What the task asks: Copy the lines from the one with "phylum: Tracheophyta" to the one with "common name: Pride of madeira", inclusive, with no changes.

Data shown:
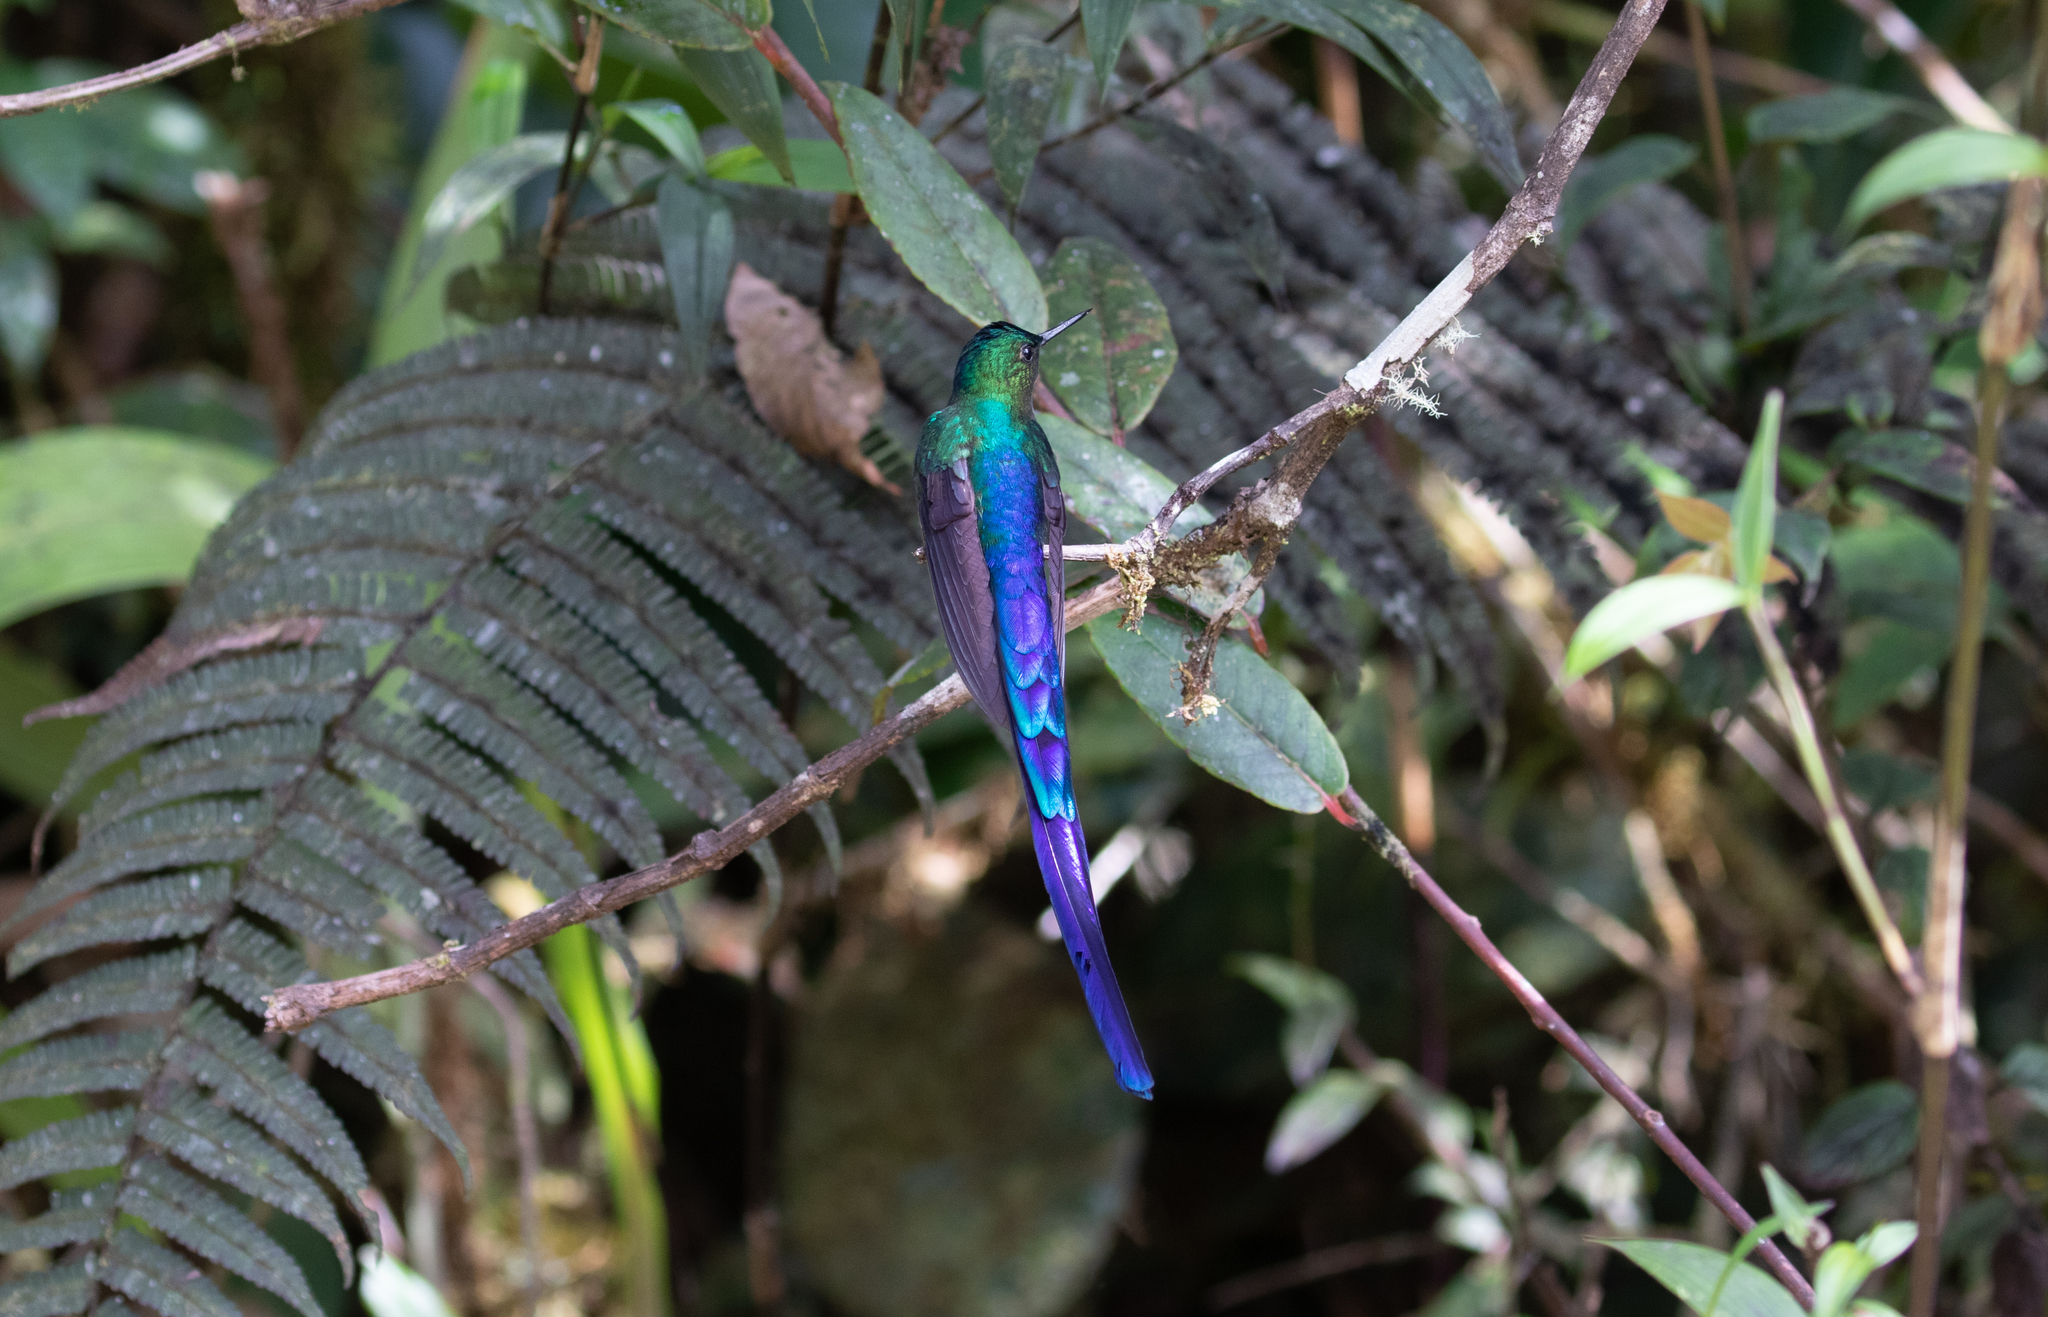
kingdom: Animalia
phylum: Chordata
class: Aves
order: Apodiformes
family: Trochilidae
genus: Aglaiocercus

---

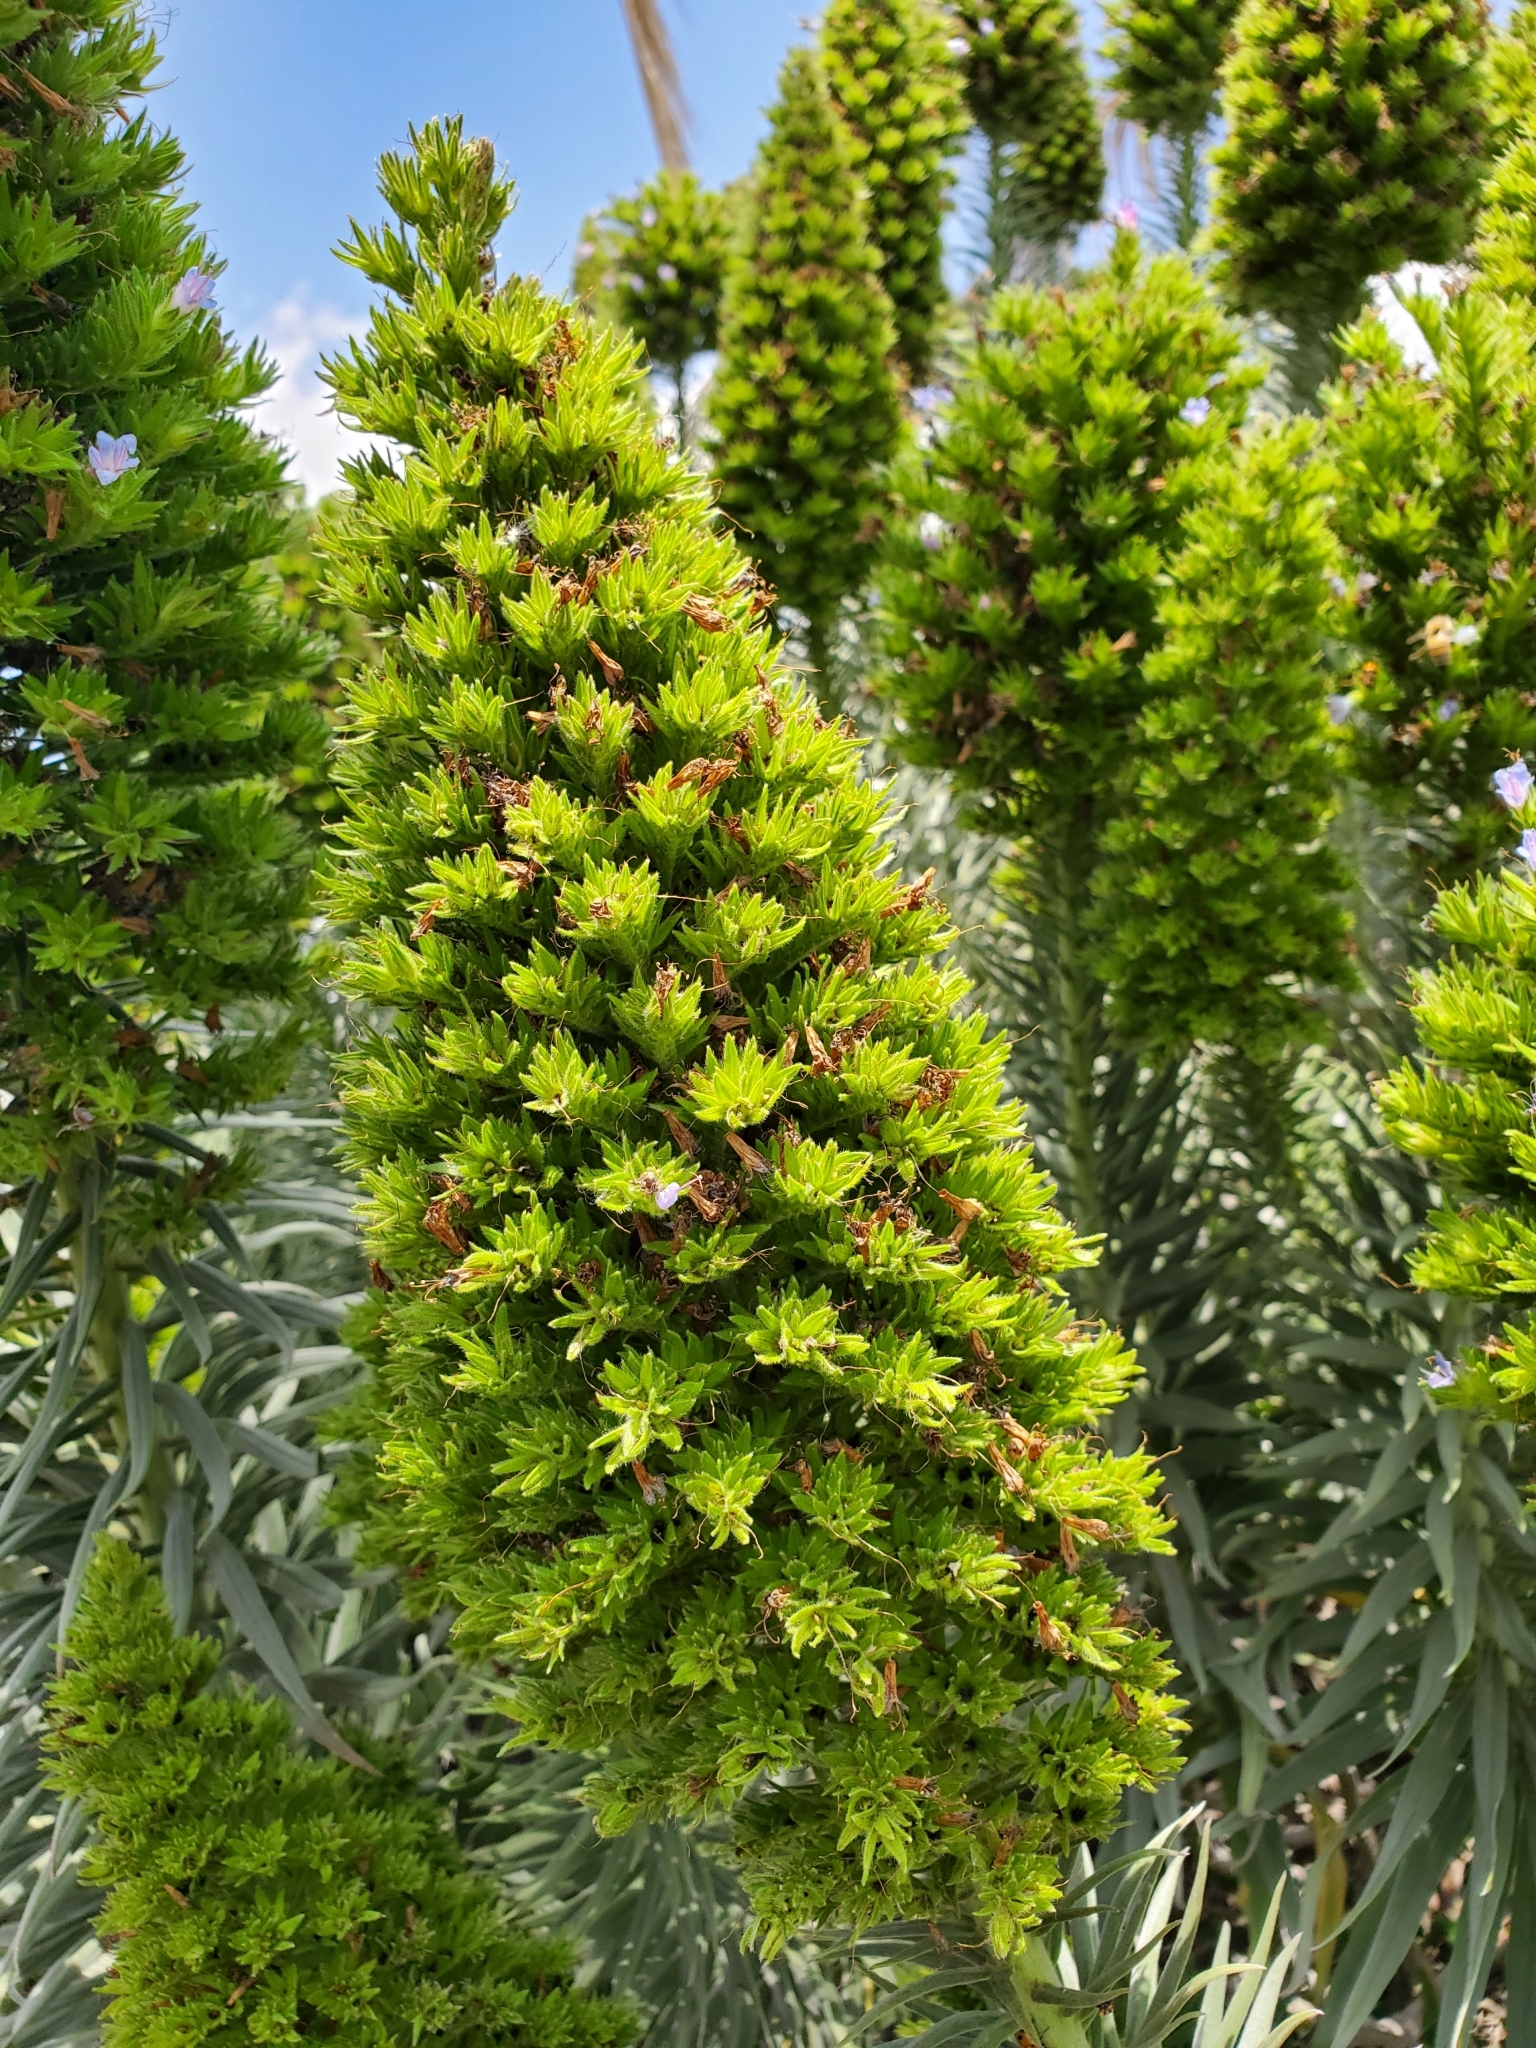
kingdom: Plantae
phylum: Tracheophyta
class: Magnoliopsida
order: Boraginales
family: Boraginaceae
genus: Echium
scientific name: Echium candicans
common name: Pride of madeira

Task answer:
phylum: Tracheophyta
class: Magnoliopsida
order: Boraginales
family: Boraginaceae
genus: Echium
scientific name: Echium candicans
common name: Pride of madeira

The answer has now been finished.